The effect is roughly equivalent to someone opening a message to you with "Oy Hebe!" -- except that in my case the writer presumably felt he was being friendly and simply using a common contraction of my full name.

And this from a stranger who then proceeded to ask a favour of me...

Perhaps I'm growing curmudgeonly and over-sensitive, but a person's name is a thing of considerable power. The casual, winking use of one's first name assumes a depth of relationship where often none exists.

At the same time, the clipping of one's first name very often acts as an inadvertent filter - address me with a cheery "Mike" or (heaven forbid) "Mick" and I'll know immediately that you don't know me - for all your "friendsterliness".

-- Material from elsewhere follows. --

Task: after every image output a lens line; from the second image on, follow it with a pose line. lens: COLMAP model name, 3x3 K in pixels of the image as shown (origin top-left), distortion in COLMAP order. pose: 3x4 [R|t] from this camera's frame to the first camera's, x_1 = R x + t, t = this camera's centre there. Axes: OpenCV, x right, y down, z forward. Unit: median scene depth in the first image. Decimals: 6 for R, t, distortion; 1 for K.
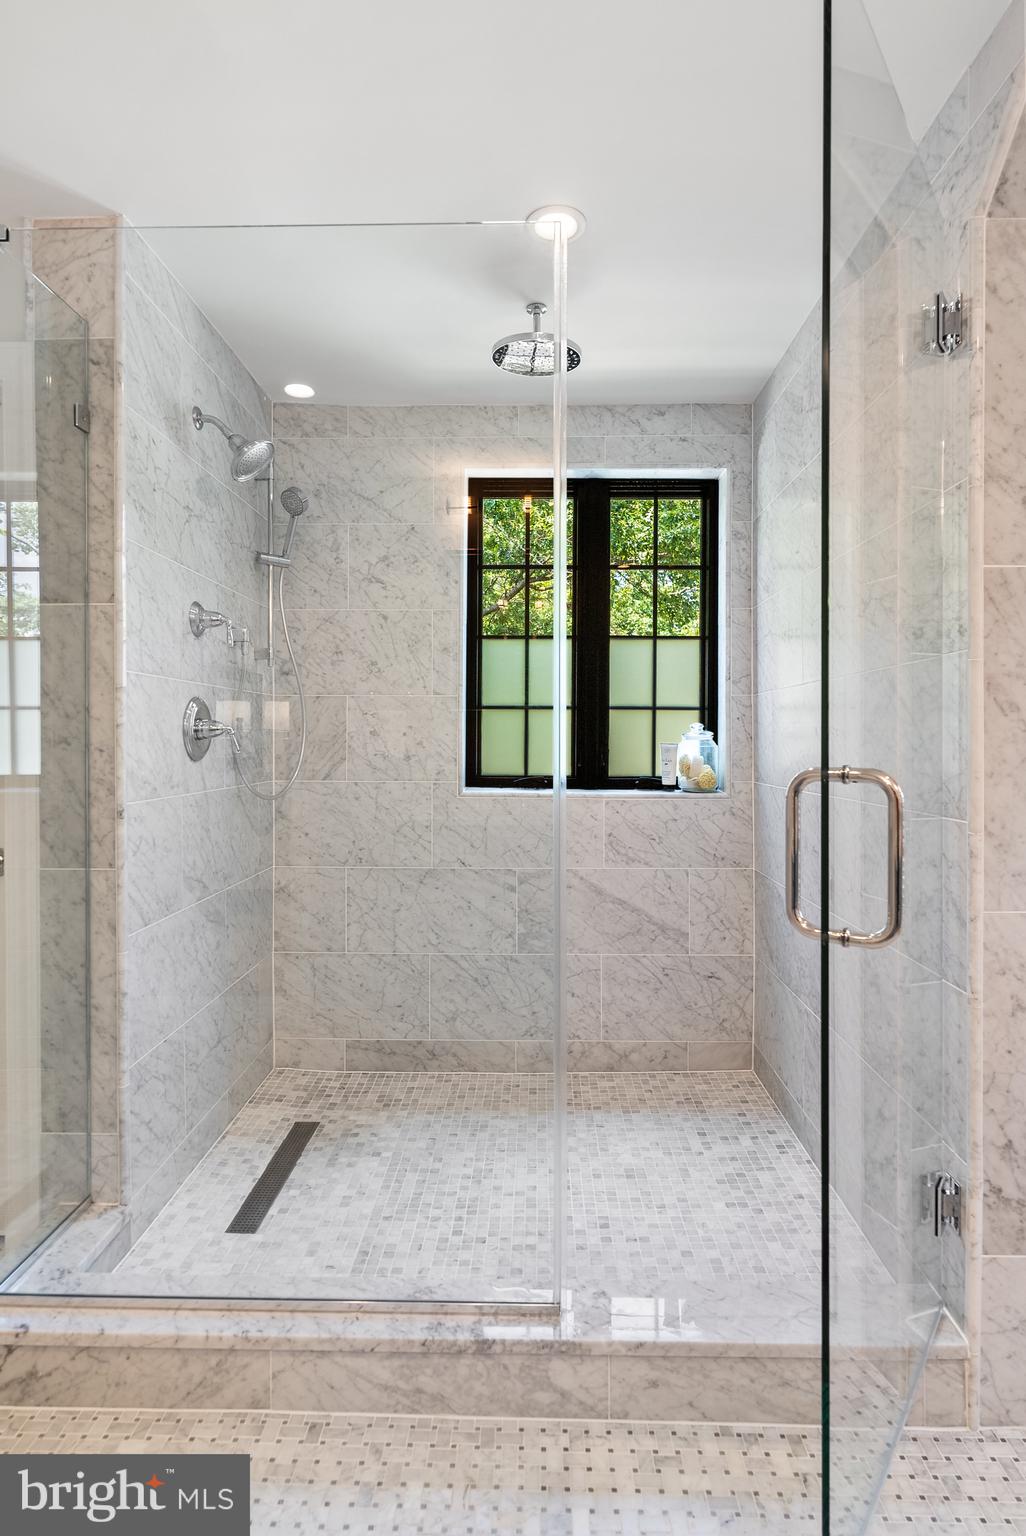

Following the trend in email, can such "friendly" saluations in snail mail be far behind? As recently as five years ago, I would never have dreamed of opening an unsolicited email or a letter to a stranger with their first name. Now, I do so routinely, with barely a second thought.

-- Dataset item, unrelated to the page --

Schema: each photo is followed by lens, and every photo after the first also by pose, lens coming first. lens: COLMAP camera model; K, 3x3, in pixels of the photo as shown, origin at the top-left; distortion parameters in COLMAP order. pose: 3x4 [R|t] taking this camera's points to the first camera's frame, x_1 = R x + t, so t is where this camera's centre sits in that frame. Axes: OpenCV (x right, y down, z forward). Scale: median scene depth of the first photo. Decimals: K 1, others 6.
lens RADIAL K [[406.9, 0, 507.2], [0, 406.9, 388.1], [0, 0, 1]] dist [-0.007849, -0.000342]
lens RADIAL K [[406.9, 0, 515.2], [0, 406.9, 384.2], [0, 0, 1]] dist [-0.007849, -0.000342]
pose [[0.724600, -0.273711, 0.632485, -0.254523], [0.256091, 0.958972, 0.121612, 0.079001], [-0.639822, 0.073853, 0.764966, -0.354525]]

How long before the credit card and life insurance sales letters start arriving with a nudging "Hey Mick!" in the opening line?

Permalink to Comment

5. JayT on March 21, 2004 9:21 AM writes...

Sorry.

Just curious as to why, danah? I did that for a long while, to keep m'self in perspective, but was criticized. Then quit using caps altogether but was criticized because some "found it hard ta-read". (And is danah your LEGAL name?...;-)

No matter, as just givin ya a hard way ta-go...;-D Glad the part about "young wench" was less controversial than the caps, as ya never know 'bout these things... Depends.

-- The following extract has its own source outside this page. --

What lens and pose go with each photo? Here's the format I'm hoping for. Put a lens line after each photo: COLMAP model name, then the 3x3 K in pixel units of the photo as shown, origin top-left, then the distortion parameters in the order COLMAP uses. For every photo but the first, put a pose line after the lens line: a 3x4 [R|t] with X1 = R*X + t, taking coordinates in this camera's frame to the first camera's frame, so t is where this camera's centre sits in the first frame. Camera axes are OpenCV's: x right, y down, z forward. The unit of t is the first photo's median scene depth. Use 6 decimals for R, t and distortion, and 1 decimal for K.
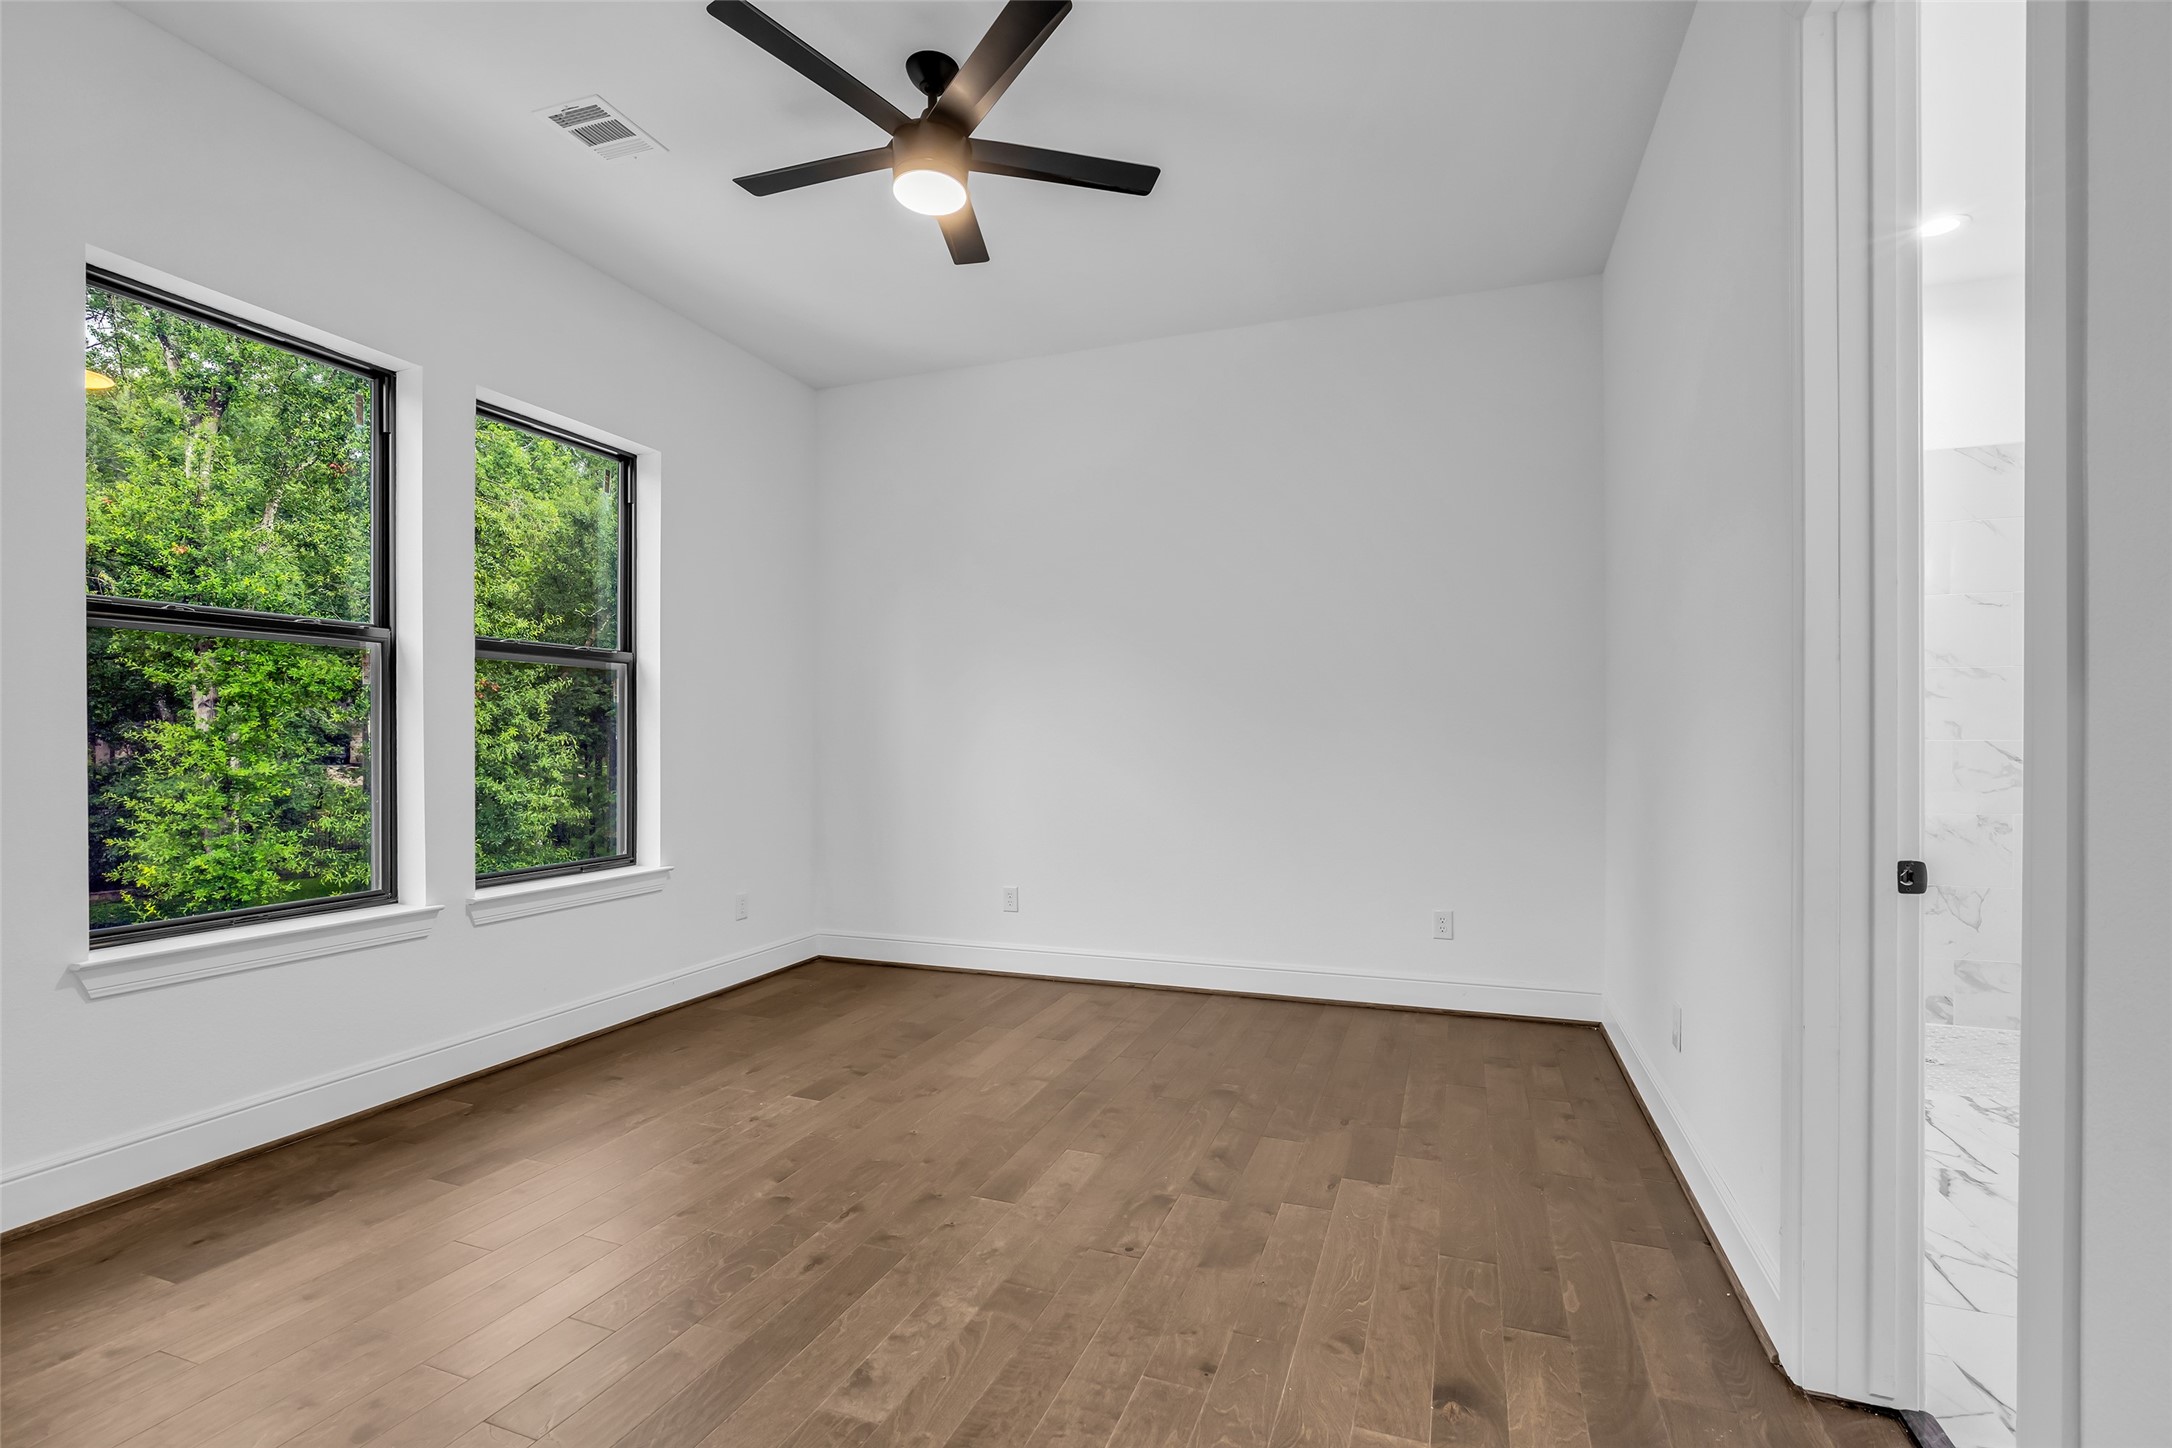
lens RADIAL K [[1000.6, 0, 1095.4], [0, 1000.6, 731.6], [0, 0, 1]] dist [-0.020975, 0.005388]
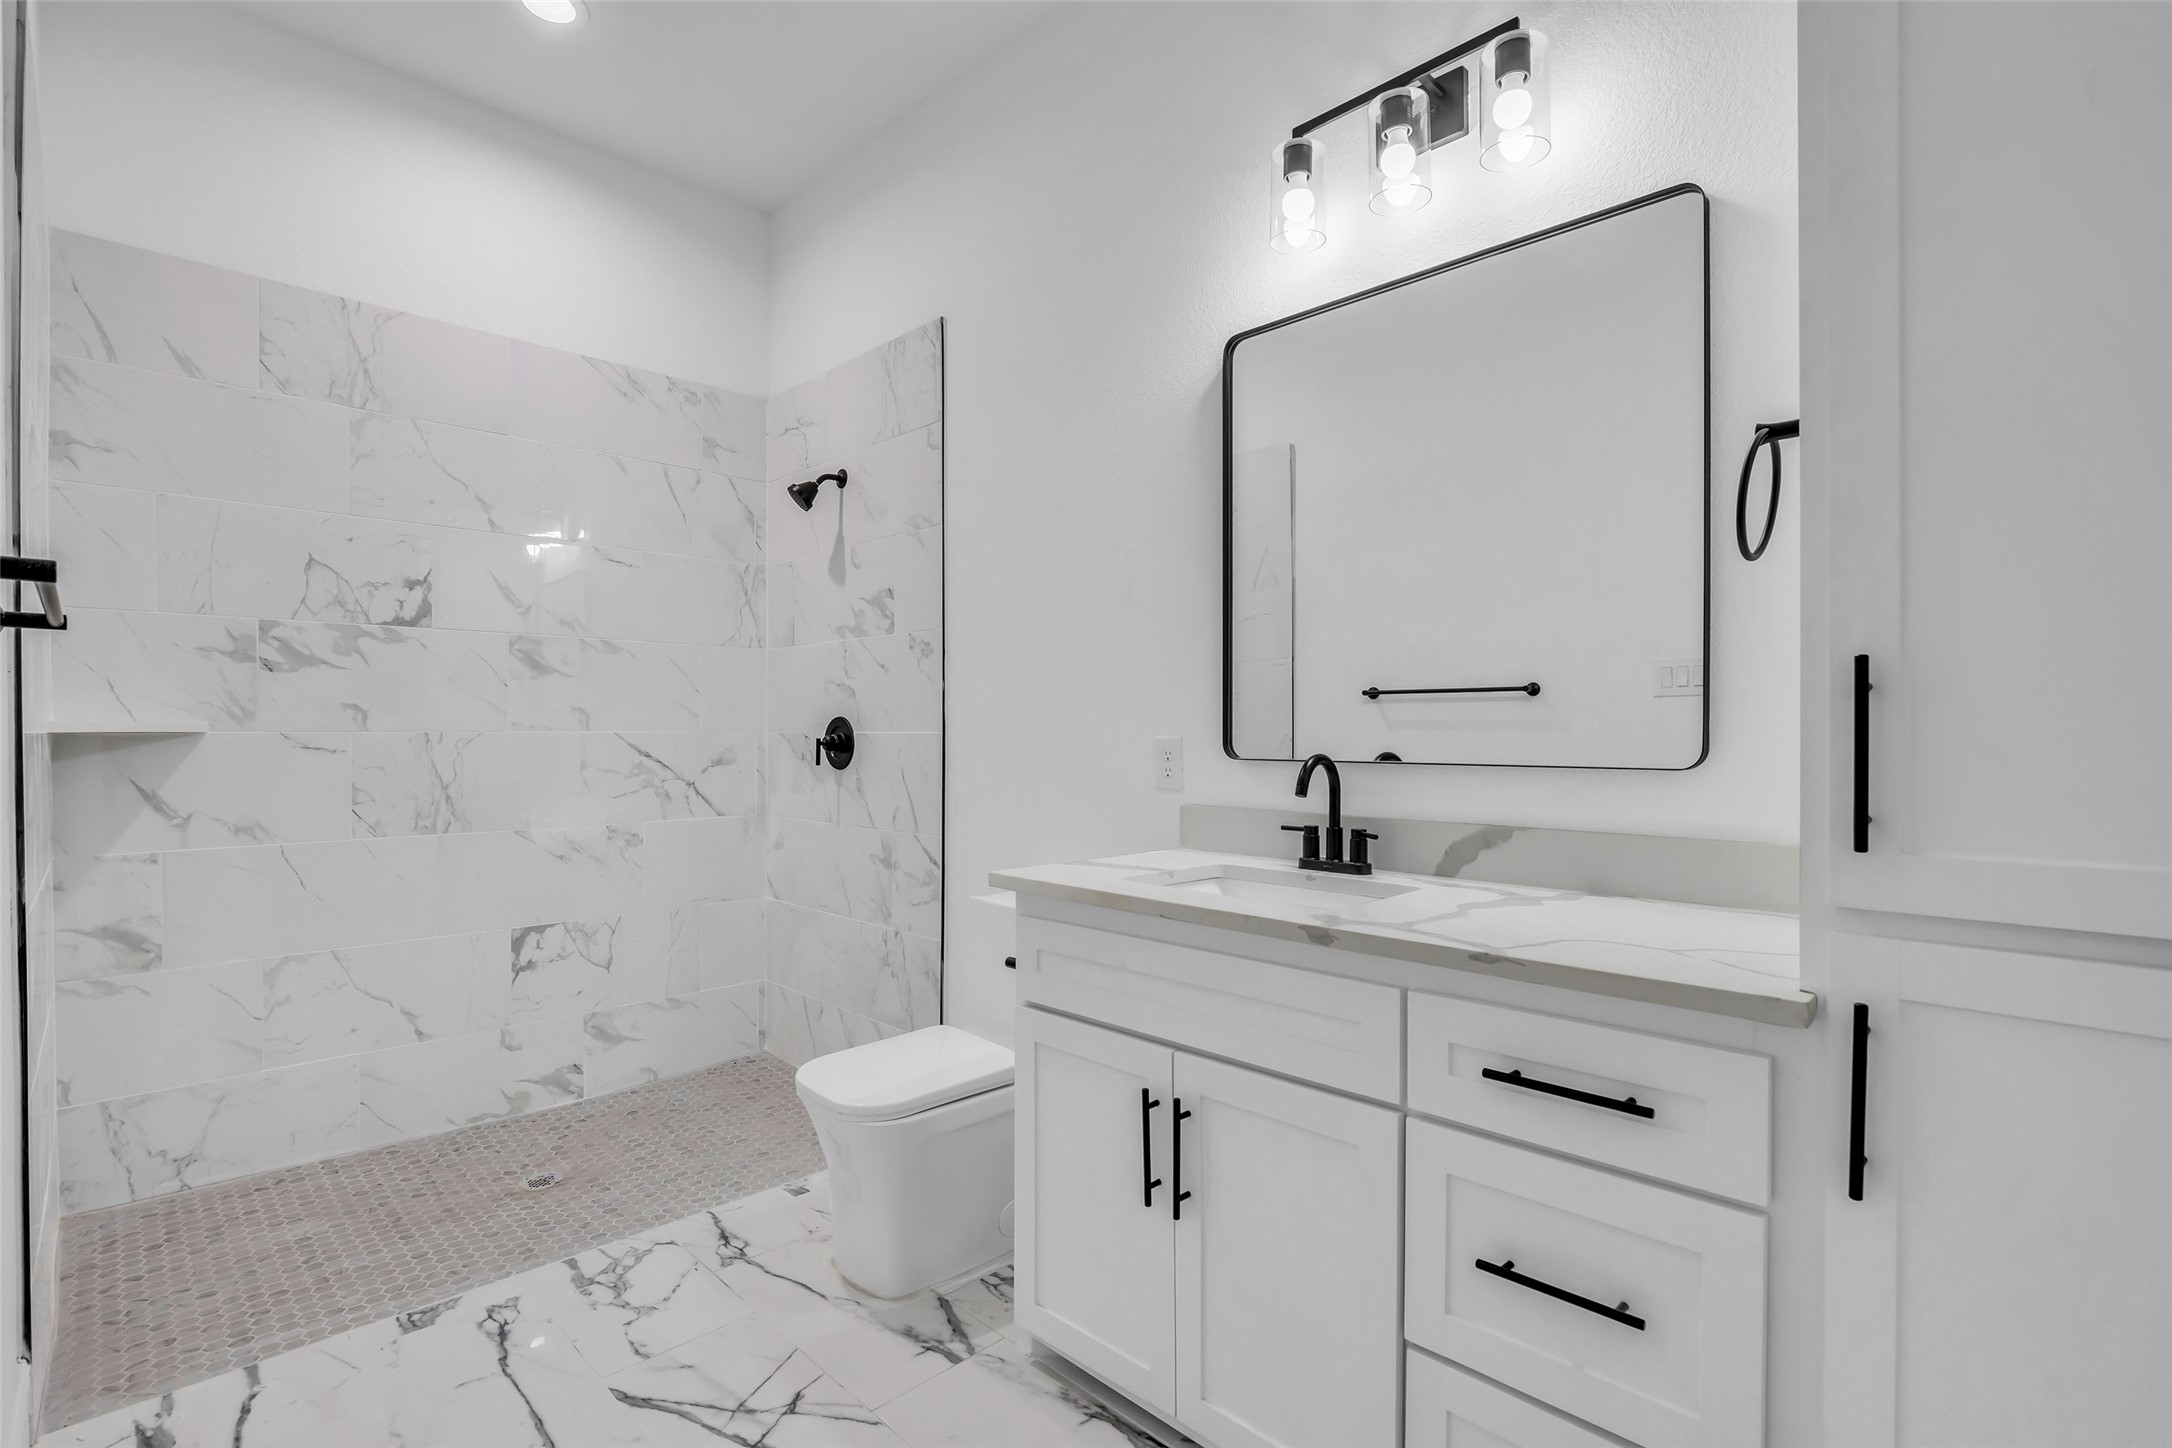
lens RADIAL K [[1000.6, 0, 1086.7], [0, 1000.6, 726.7], [0, 0, 1]] dist [-0.020975, 0.005388]
pose [[0.429044, -0.004334, 0.903273, 0.332809], [0.001670, 0.999991, 0.004005, 0.002087], [-0.903282, -0.000210, 0.429048, 0.305173]]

But sorry I went and named you according to my convenience, as opposed to how you want to be named... (I did say "it's 'funny'"...) Went and semi-unintentionally did what "Dave" here (sorry, David.. snort...;-) was complaining about. Dunno why I did that.

But, as I implied over at JOHO or Ben Hammersley's or some place, naming an "object" (and/or person) properly still isn't close to understanding "it" (and/or the person) completely, right?


Permalink to Comment

6. Sammi Tolonen on March 21, 2004 10:33 AM writes...

"Properly lower cased": get over yourself.

Permalink to Comment

7. Mike O'Dell on March 22, 2004 7:40 AM writes...

Yo, David!

And then there is the problem of names whose orthography produces execution errors in many, many web sites. in fact,
my last name, complete with the apostrophe, is a divining rod for MS web server software. So on many sites, i'm stuck
with being Mike ODell, without the apostrophe. it happens
frequently enough that i'm wondering whether i should just
nuke it and save my son a lot of trouble. of course if i did
that, it would be Odell since the capital D is hard enough WITH the apostrophe and otherwise random capitalization (or not) just breeds further problems.

then there's the amusement over people who try to pronounce
my login name as a word instead of two letters. and when others hear them do that, the unknowning start trying to
send mail to MOE. Now I'm a huge Three Stooges fan, but
Moe Howard was an original.

Permalink to Comment

8. Zack Lynch on March 23, 2004 2:04 PM writes...

Very classic post David. Very Classic.

Permalink to Comment

9. Katerina on May 4, 2004 7:34 AM writes...

l wanna change my name in my e-mail as Tina Baby.. Not ..Katerina...l dont know how to do it.